The proximal locking screw in the proximal compression tube nail system has more bending resistance due to the two separate point contact effects of the tube diameter, while in the conventional nail systems, compression is exerted by only a central screw with a single point contact, which in turn increasing the bending stress effect of the proximal locking screw, thus leading to a high rate of screw failure.

We assumed that the proximal compression tube nail is not appropriate to be used in spiral tibial shaft fractures (AO/ASIF 42-A1) and bending wedge fractures (AO/ASIF 42-B2) except for fractures that can achieve perfect reduction.

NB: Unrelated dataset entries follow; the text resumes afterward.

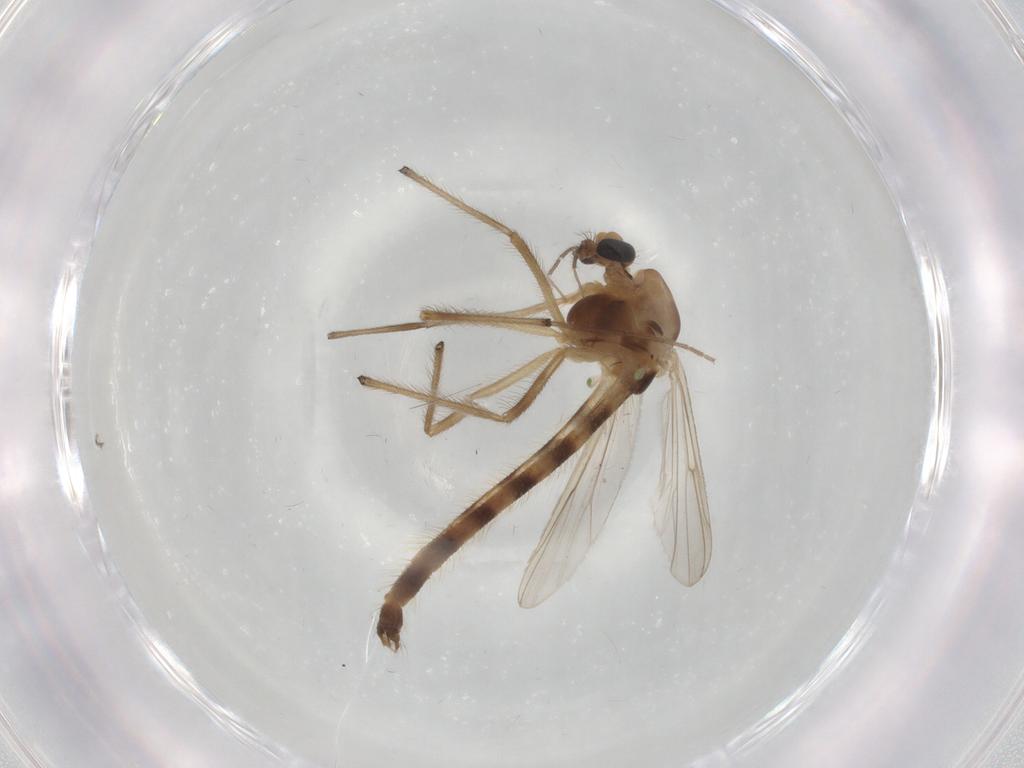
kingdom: Animalia
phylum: Arthropoda
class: Insecta
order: Diptera
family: Chironomidae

However, the weakness of this study is being a retrospective with a small patient population, and further prospective studies should be conducted with a larger patient population.

Conclusion

The proximal compression tube nails are more convenient than conventional interlocking nails for transverse and oblique tibial shaft fractures (AO/ASIF 42-A2, 42-A3) without the need for additional dynamization surgeries, with a less complication rates of nonunion, proximal locking screw failure, and proximal nail migration.